Do you know if  Norvella NLD syndrome is inherited?

DeDe:

The last time I heard there wasn’t anything genetic linked to NLD.

Mavis:

Did they ever decide on a definition for you?

DeDe:

Girlfriend, I’m all over the place and it is hard to pin me down.  Maybe I can come back and do a show on all those hypothesis and theories about dyslexia and me.

Mavis:

DeDe let’s try to get through this show. So is that a yes or no on the definition of your name (frustrated)?

DeDe:

That would be no.  All of these associations have not reached a consensus on the true meaning of dyslexia. Don’t you think that suits me well?

Mavis:

I think it fits you perfect (irritated).  How did you do in pre-school?

DeDe:

Well, I have speech delays.  It takes me forever to learn new words.  Nursery rhymes I just dread.  They are so hard for me.  Sometimes my letters reverse on me.  Remember in the movie when Keifer Sutherland didn’t realize he was dead.  He passed by a shop and the reflection in the glass had the word Mirror reversed.  Kind of, sort of,  like that.

Mavis:

Earth to DeDe.

DeDe:

Sorry, I got carried away.

Mavis:

How did you do from grade 1-6?

DeDe:

Man, the alphabets were tough. Rhyming words and counting the syllables in the words are very hard. I cannot for the life of me put those sounds with the letters.  I needed an interpreter when it came to written words. If I hear a word with more than one syllable, me and Norvella NLD can really mess it up.

Mavis:

When you got older and entered Middle School, did it get any better?

DeDe:

No, my spelling was horrible like my girlfriend Norvella NLD.  She had this dictionary thing going on. You could look at her word even if it looked like it was spelled wrong, you could tell what the word was. It was strange…  it still looked like her word was 100% accurate in spelling.  My word was just wrong. The teachers didn’t understand and we both got an F.

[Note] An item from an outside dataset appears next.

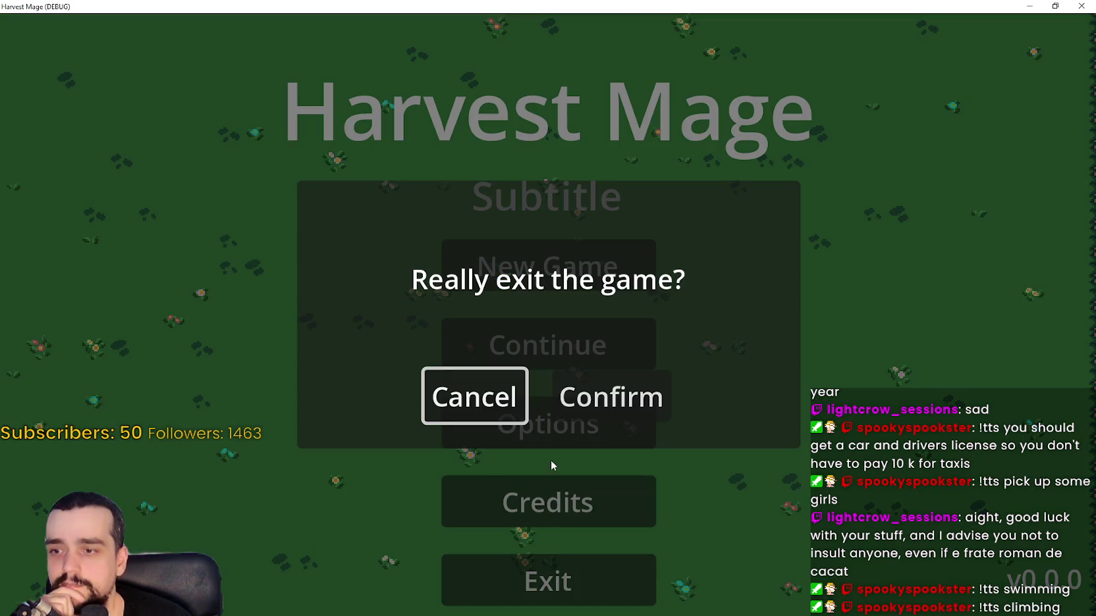
{"action": "left_click", "coordinate": [593, 403]}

Now I don’t think Novella NLD should have got an F.  I had a hard time reading out loud, everything was out-of-order, and I skipped over words.  Any word that was close enough to the word that I was supposed to say, I would use that word in its place.  Novella NLD and I both have trouble with organization skills.  We also have trouble with time on task.

These skills need to be in a treatment center, treating it on a daily basis.   I can’t put words to the right meaning. We both failed to know what is alike and different in words and letters.  Girl, we can crunch the letter together like you defragment folders on a computer.  We just can’t get the spacing between the words.  If Novella NLD and I have not seen the word before, it will definitely not be pronounced right.

Mavis: How are you getting along today?

DeDe:

Well, Mavis, I got so good at hiding being dyslexia that I fooled myself.  Everything runs its course and will reveal itself sooner or later.  People began to see through me. I want to make this perfectly clear to my audience.  I do not write words backward or move words around.  I have a tendency to put words that are not related to words that should be there.

Mavis:

What other learning disability you have in common with Norvella NLD?

DeDe:

Well, we both have problems in math (dyscalculia). Simple math can be difficult.  Higher math like geometry can be more understandable.  Higher math can become difficult and be very abstract like geometry to NLD.  We have problems with writing (dysgraphia).  It is hard to put our thoughts on paper.  Thank God for the computer.  I know Norvella NLD forgets letter formation and has pain and numbness in her fingers.

Mavis:

Well, Darlene Dyslexia, better known as AKA DeDe……..

DeDe:

Hey, did you ask me if you could call me DeDe??

Mavis:

On that note, I think we better go.

Darlene Dyslexia:

Okay, love you Novella NLD.  Hurry up and get well girlfriend.  I will be calling the AAP.  I mean the APA. Tell Missy Elliot, Queen Latifah, and McLyte that they can ball up my contract.  If this album has to rhyme it’s a no go. You girls know I have a major problem in this area.  Love You All.

Mavis:

You heard it from the Who Not The View and our guest,  Darlene Dyslexia.